Well, many products have been producing documents identified as ODF 1.2 for some time. There are changes that came in during 2010 that, as far as I can tell, are not consistently handled yet. And the OpenFormula specification, a major part of ODF 1.2, will take some time to be fully implemented. (My eye is on Gnumeric for moving the goal posts on that one.)
There will doubtless be far more attention to ODF 1.2 conformance and interoperability, in detail, now that ODF 1.2 is considered stable and especially as it works its way toward ratification as an ISO/IEC International Standard next year.

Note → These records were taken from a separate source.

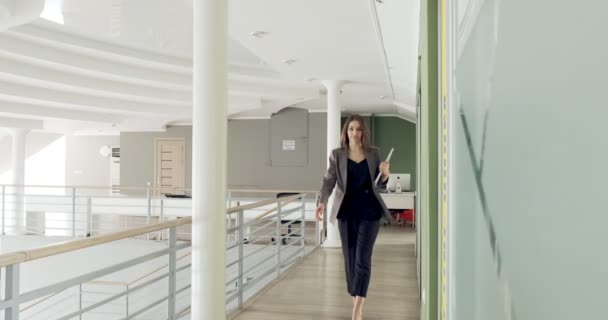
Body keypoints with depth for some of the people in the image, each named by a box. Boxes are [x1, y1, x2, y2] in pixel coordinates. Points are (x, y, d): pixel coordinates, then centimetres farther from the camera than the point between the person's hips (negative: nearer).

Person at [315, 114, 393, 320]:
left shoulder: (373, 153, 4)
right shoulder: (337, 155, 1)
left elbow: (380, 185, 10)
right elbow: (329, 181, -6)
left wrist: (385, 174, -13)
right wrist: (322, 202, -24)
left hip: (369, 212, -1)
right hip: (347, 212, 1)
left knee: (362, 259, -7)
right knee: (350, 259, 7)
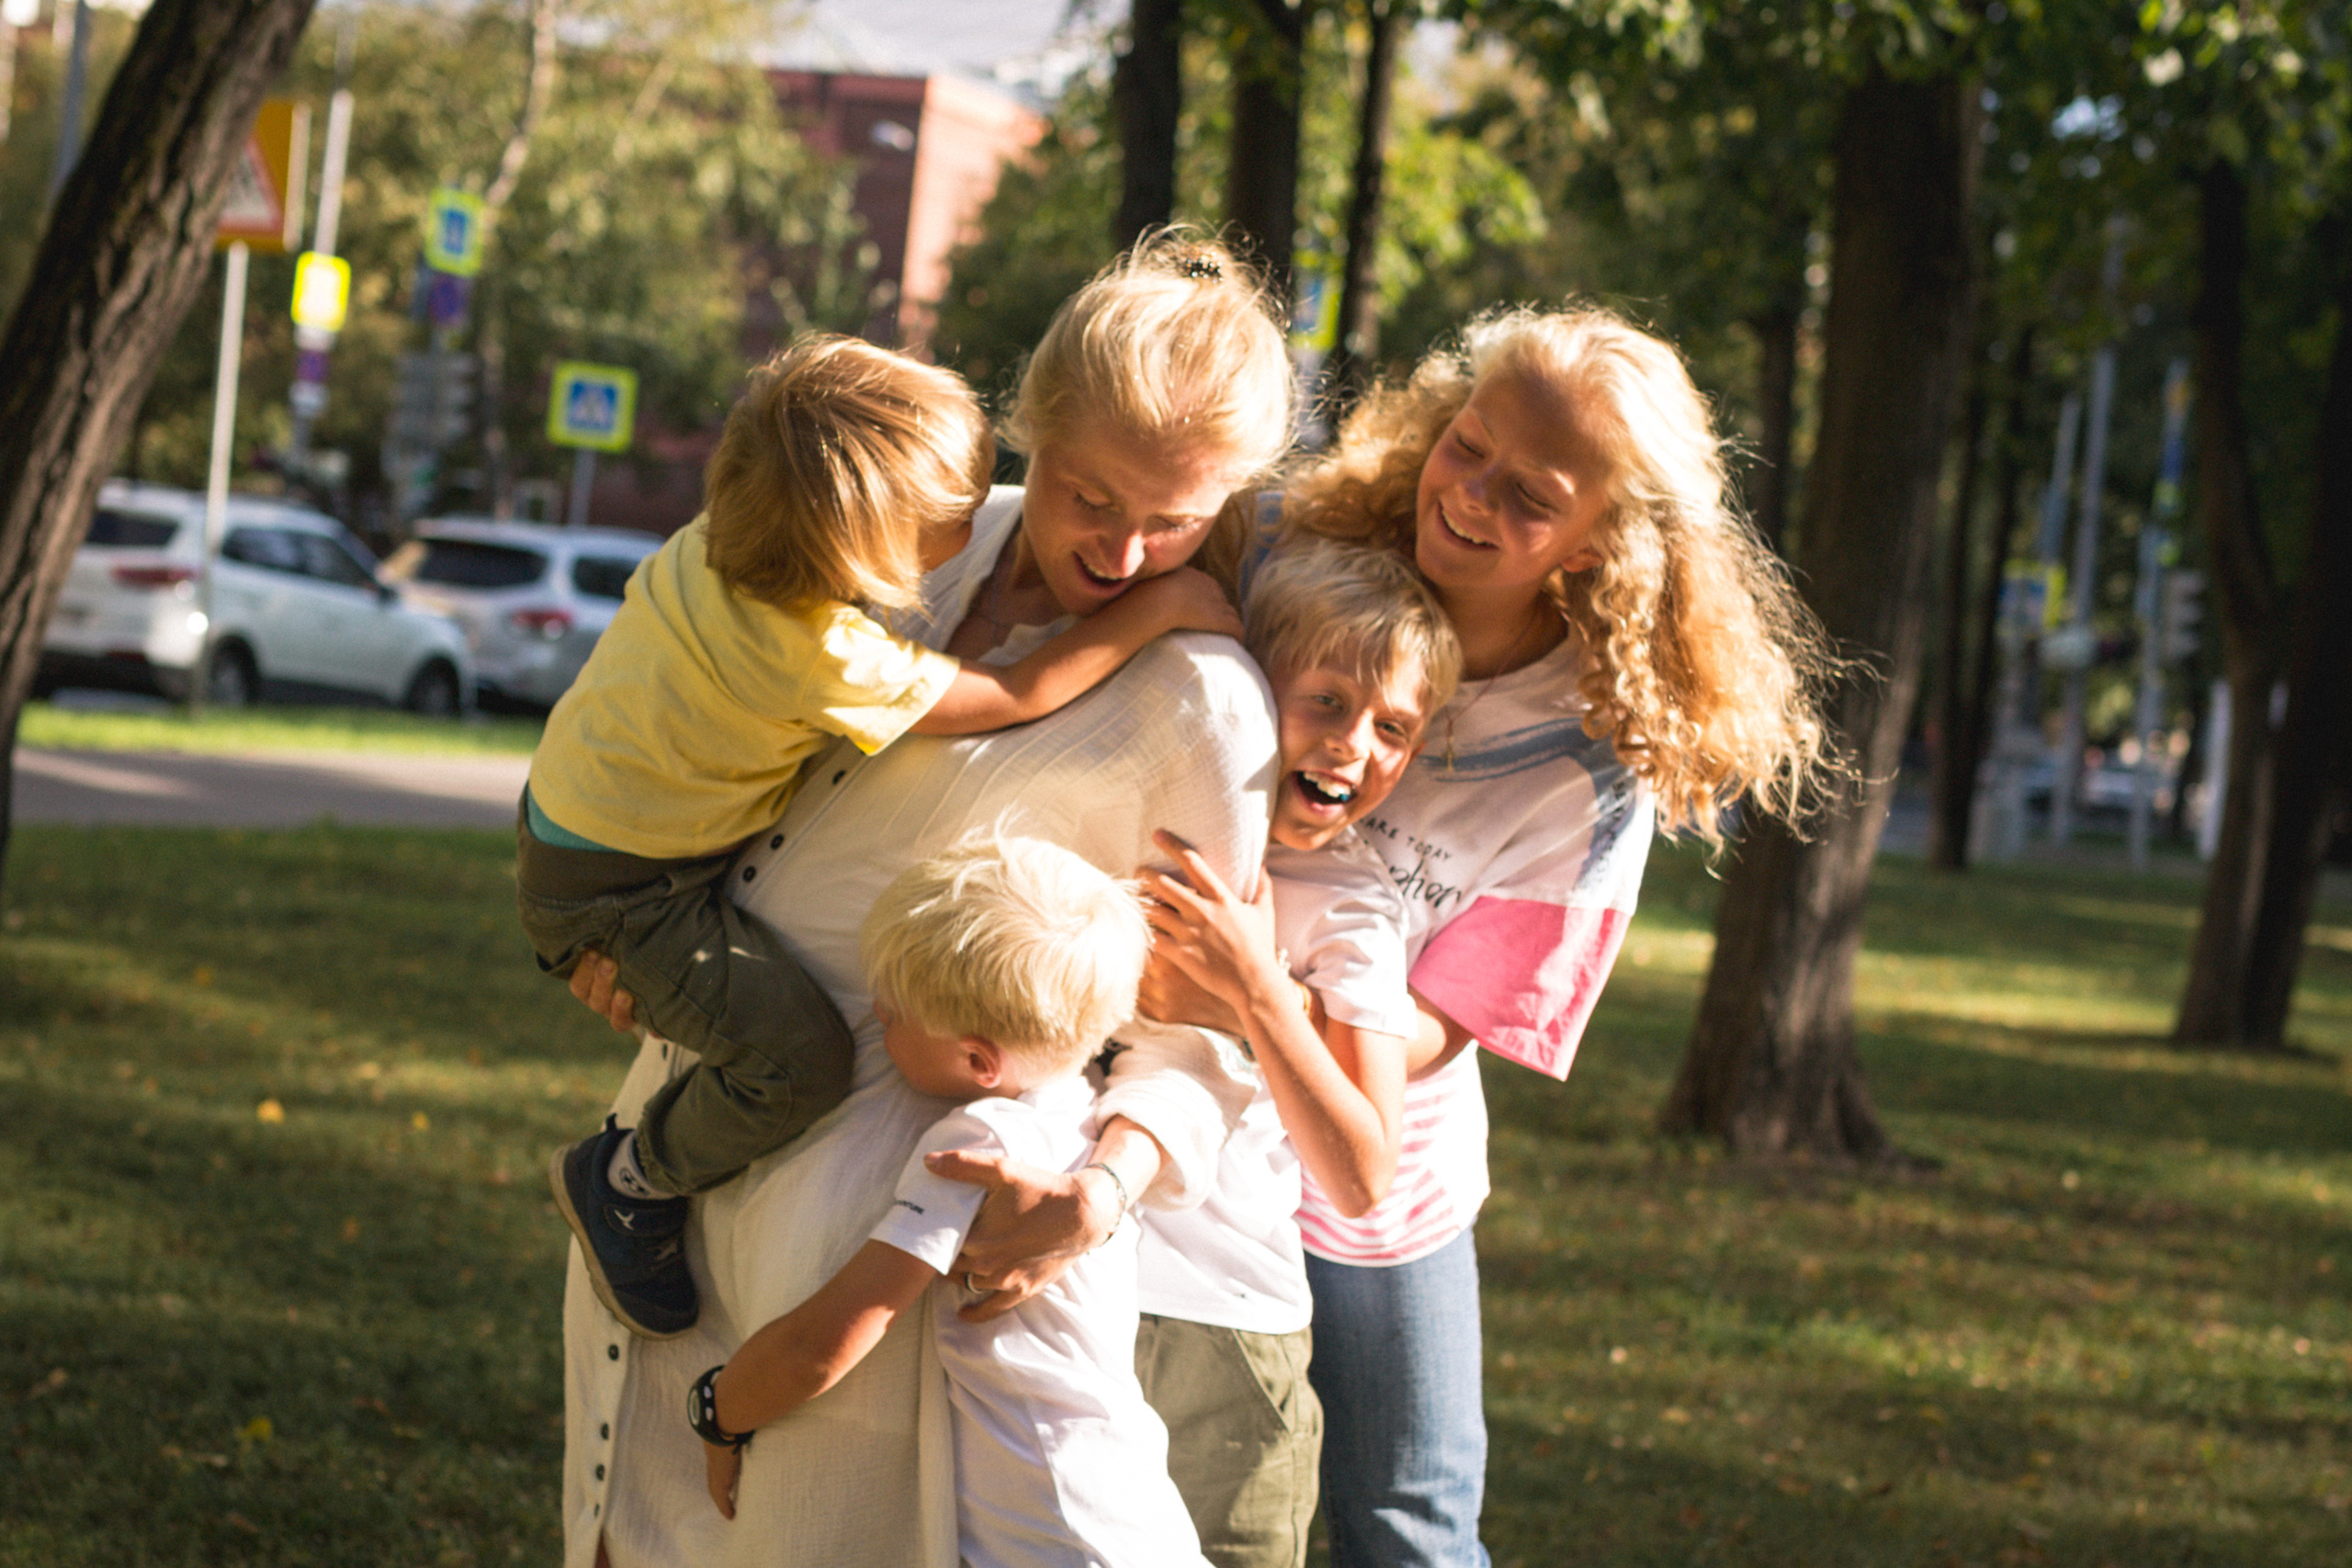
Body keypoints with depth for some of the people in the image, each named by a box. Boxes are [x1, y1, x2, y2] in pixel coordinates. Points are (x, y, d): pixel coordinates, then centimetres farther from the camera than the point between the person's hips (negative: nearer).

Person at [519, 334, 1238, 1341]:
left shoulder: (728, 538, -11)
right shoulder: (824, 662, -35)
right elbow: (1016, 698, -25)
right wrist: (1157, 607, -18)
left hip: (582, 797, 9)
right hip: (614, 890, -9)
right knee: (800, 1055, -17)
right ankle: (627, 1183, 5)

Some regrettable small things in ODF 1.2 are also showing up and I look forward to plugfests and the work of the ODF Interoperability and Conformance TC to help sort those out and find workarounds until there can be ODF 1.2 Errata or remedy in ODF 1.3.
There is no official "ODF 1.2 (extended)" only "ODF 1.2" if interoperability is desired. "(extended)" is a private matter and it might not be the same between products and even different releases of the same product. Whatever "(extended)" means, it depends on the individual-product implementers to say.
I agree that, in terms of current releases that might have more attention to ODF 1.2 provisions, LibreOffice is a good choice, depending on what additional ODF 1.2 support is important and being provided. I don't think that is a determining factor in much I've seen so far, though.